Dataset items:
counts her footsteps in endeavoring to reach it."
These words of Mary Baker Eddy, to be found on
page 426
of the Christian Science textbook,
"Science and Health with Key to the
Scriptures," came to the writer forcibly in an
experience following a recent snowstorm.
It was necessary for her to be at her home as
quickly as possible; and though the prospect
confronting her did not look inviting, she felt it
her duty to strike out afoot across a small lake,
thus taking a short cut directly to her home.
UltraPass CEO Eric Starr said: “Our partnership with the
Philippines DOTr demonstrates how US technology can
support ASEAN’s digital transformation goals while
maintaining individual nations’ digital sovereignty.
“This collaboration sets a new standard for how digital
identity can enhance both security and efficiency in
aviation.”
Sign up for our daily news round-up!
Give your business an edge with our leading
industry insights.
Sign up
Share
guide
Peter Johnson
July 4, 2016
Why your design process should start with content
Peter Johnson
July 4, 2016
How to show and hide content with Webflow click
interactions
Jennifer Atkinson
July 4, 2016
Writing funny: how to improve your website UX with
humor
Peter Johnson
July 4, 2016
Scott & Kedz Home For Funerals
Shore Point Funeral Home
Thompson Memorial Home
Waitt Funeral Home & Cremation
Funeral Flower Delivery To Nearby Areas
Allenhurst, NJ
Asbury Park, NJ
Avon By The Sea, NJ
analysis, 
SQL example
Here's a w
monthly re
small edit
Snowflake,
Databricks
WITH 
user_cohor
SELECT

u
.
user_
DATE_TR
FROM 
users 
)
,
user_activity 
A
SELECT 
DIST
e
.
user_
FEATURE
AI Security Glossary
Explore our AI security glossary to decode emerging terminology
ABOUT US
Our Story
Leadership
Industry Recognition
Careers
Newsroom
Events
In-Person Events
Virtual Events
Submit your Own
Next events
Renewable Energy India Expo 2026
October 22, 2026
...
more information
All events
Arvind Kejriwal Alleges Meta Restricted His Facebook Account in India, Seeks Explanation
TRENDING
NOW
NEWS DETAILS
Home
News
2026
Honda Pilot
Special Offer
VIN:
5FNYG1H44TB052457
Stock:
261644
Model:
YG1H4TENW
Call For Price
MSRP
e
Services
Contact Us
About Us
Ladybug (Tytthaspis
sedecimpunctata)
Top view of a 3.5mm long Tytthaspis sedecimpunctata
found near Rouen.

What to work on: Reproduce every line of the material above without changing anything.

Output below:
counts her footsteps in endeavoring to reach it."
These words of Mary Baker Eddy, to be found on
page 426
of the Christian Science textbook,
"Science and Health with Key to the
Scriptures," came to the writer forcibly in an
experience following a recent snowstorm.
It was necessary for her to be at her home as
quickly as possible; and though the prospect
confronting her did not look inviting, she felt it
her duty to strike out afoot across a small lake,
thus taking a short cut directly to her home.
UltraPass CEO Eric Starr said: “Our partnership with the
Philippines DOTr demonstrates how US technology can
support ASEAN’s digital transformation goals while
maintaining individual nations’ digital sovereignty.
“This collaboration sets a new standard for how digital
identity can enhance both security and efficiency in
aviation.”
Sign up for our daily news round-up!
Give your business an edge with our leading
industry insights.
Sign up
Share
guide
Peter Johnson
July 4, 2016
Why your design process should start with content
Peter Johnson
July 4, 2016
How to show and hide content with Webflow click
interactions
Jennifer Atkinson
July 4, 2016
Writing funny: how to improve your website UX with
humor
Peter Johnson
July 4, 2016
Scott & Kedz Home For Funerals
Shore Point Funeral Home
Thompson Memorial Home
Waitt Funeral Home & Cremation
Funeral Flower Delivery To Nearby Areas
Allenhurst, NJ
Asbury Park, NJ
Avon By The Sea, NJ
analysis, 
SQL example
Here's a w
monthly re
small edit
Snowflake,
Databricks
WITH 
user_cohor
SELECT

u
.
user_
DATE_TR
FROM 
users 
)
,
user_activity 
A
SELECT 
DIST
e
.
user_
FEATURE
AI Security Glossary
Explore our AI security glossary to decode emerging terminology
ABOUT US
Our Story
Leadership
Industry Recognition
Careers
Newsroom
Events
In-Person Events
Virtual Events
Submit your Own
Next events
Renewable Energy India Expo 2026
October 22, 2026
...
more information
All events
Arvind Kejriwal Alleges Meta Restricted His Facebook Account in India, Seeks Explanation
TRENDING
NOW
NEWS DETAILS
Home
News
2026
Honda Pilot
Special Offer
VIN:
5FNYG1H44TB052457
Stock:
261644
Model:
YG1H4TENW
Call For Price
MSRP
e
Services
Contact Us
About Us
Ladybug (Tytthaspis
sedecimpunctata)
Top view of a 3.5mm long Tytthaspis sedecimpunctata
found near Rouen.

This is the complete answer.